Song
- Published: 1860
- Genre: Gospel music
- Composer(s): William Bradbury
- Lyricist(s): Jefferson Hascall

= Angel Band (song) =

American gospel song

"Angel Band" is an American gospel music song. It reflects on a person who is dying and asks an angel to "bear me away on your snow white wings to my immortal home.".

==Historical background==

The lyrics – a poem written in common metre – were originally titled "My Latest Sun Is Sinking Fast," and were written by Jefferson Hascall (sometimes found as Haskell in hymnals). The lyric was first set in J. W. Dadmun's tunebook The Melodeon in 1860, to a tune by Dadmun. These words, being in common metre, could be sung to many hymn tunes, but the tune now universally associated with them is by William Batchelder Bradbury, and was published in Bradbury's Golden Shower of S.S. Melodies in 1862. Bradbury's song was originally titled "The Land of Beulah." "Angel Band" became widely known in the 19th century, both in folk traditions and in published form, e.g.
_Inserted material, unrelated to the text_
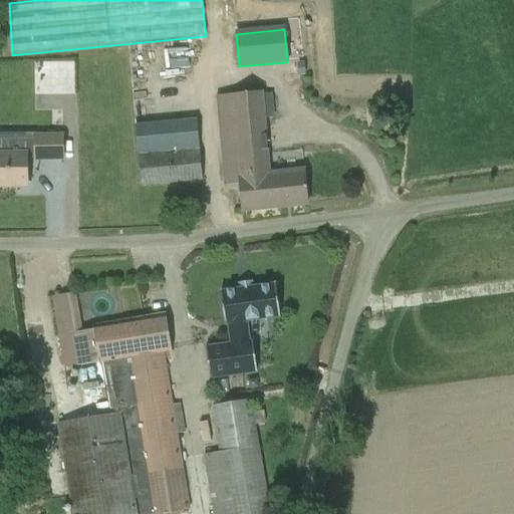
[(76,89),(76,61),(38,62),(38,90),(76,89)]
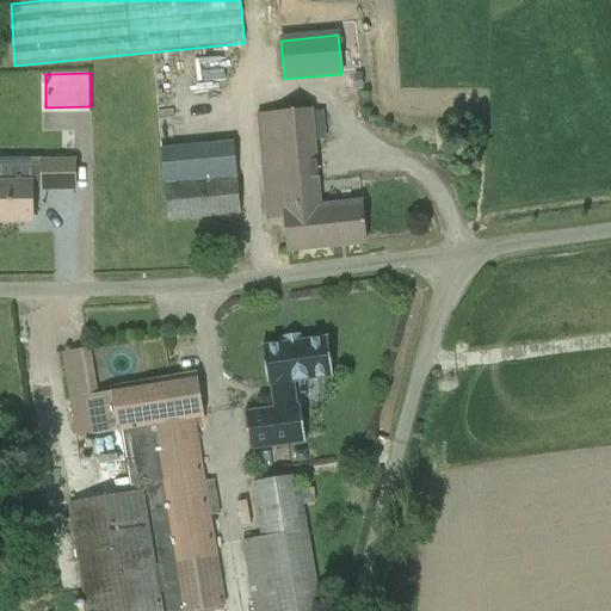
[(355,91),(363,90),(362,75),(353,75),(355,91)]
William Walker's Christian Harmony of 1866, and has been recorded by many artists, probably most famously by the Stanley Brothers, Emmylou Harris, and by the Monkees.

==In popular culture==
- In 1994 Robert Crumb drew a comic in which an old age cartoonist (portrayed by himself) is carried away by a female angel to the afterlife, accompanied by the refrain from Angel Band.
- The Stanley Brothers version of Angel Band is included on the O Brother, Where Art Thou? soundtrack album (2000) as the end credits song.